Aku menyugar rambut dengan tangan yang sehat ketika keluar dari rumah. Selagi menunggu Riani mencari kunci mobil di dalam. Tidak tahu butuh berapa lama dia akan mencarinya, yang aku ingat waktu itu dia langsung masuk ke kamar dan menguncinya, kemudian dia keluar dan hanya mengenakan pakaian dalam.

"Riani, masih lama?" Aku menghembuskan napas. "Di luar sini dingin sekali." Sangat dingin.

"Sudah," jawabnya muncul dari pintu depan. "Ternyata ada di kamar mandi. Kenapa bisa ada di sana yah?"

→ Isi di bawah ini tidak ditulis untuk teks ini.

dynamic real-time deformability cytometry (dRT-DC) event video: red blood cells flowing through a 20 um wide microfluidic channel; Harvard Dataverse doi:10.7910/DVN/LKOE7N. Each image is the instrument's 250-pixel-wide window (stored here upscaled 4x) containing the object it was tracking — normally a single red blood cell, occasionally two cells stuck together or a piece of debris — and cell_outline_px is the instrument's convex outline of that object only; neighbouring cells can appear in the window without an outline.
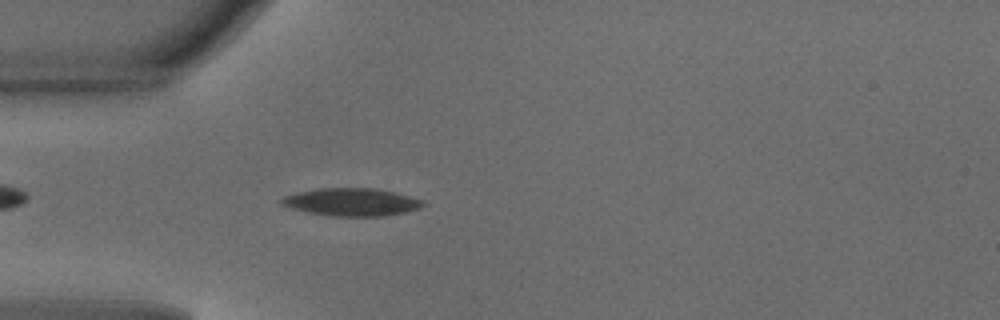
{"species": "common noctule bat (a hibernating species)", "species_latin": "Nyctalus noctula", "temperature_condition": "warm", "stored_images_in_passage": 38, "camera_frame_rate_fps": 3000, "um_per_image_px": 0.085, "animal": {"sex": "male", "body_mass_g": 18.8}, "frame": {"image": 1, "passage_image": 4, "time_ms": 1.0, "image_size_px": [1000, 320], "cell_outline_px": [[424, 204], [420, 208], [404, 212], [384, 216], [328, 216], [308, 212], [292, 208], [280, 204], [280, 200], [284, 196], [296, 192], [316, 188], [376, 188], [424, 200]], "centroid_in_image_um": [29.85, 17.17], "position_along_channel_um": 55.2, "area_um2": 22.83}}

"Karena kamu sepulang dari rumah Chris kamu langsung masuk kamar dan keluar hanya mengenakan bikini. Kamu ingat? Tidak lama setelah itu kita...,"

"Jangan katakan kalau kita berhubungan badan," sergahnya. "Iya, aku masih ingat. Aku yang salah. Jangan salahkan lagi." Kami berjalan menuju tangga dengan langkah santai.

Aku tertawan geli. "Kamu yang bilang."

Aku memejamkan mata berusaha untuk tidak mengingat Riani, itu sangat sulit. Rasanya seperti terhubung ketika sedang berciuman. Bahkan ikatan itu terus aku ingat ulang. Tidak pedulikan berapa berat harga yang harus tertanggung. Riani mungkin mempunyai beban lebih berat dariku tapi dia cukup berani melakukannya sedangkan aku hanya bisa menuruti alih-alih karenanya, aku juga menginginkan, tapi tidak sekeras untuk menahannya.

"Astaga?" seru Riani. Mataku sampai terbuka. Lamunanku telah buyar. "Kamu tidak mengatakan tapi kamu memikirkannya, Danu. Apa-apaan itu?!"

Sebelum aku menanggapi Riani buru-buru menambahkan. "Tapi, bagaimana kamu bisa melakukan sehebat itu? Luar biasa."

Aku tertawa geli. "Ada pengalaman ada hasil."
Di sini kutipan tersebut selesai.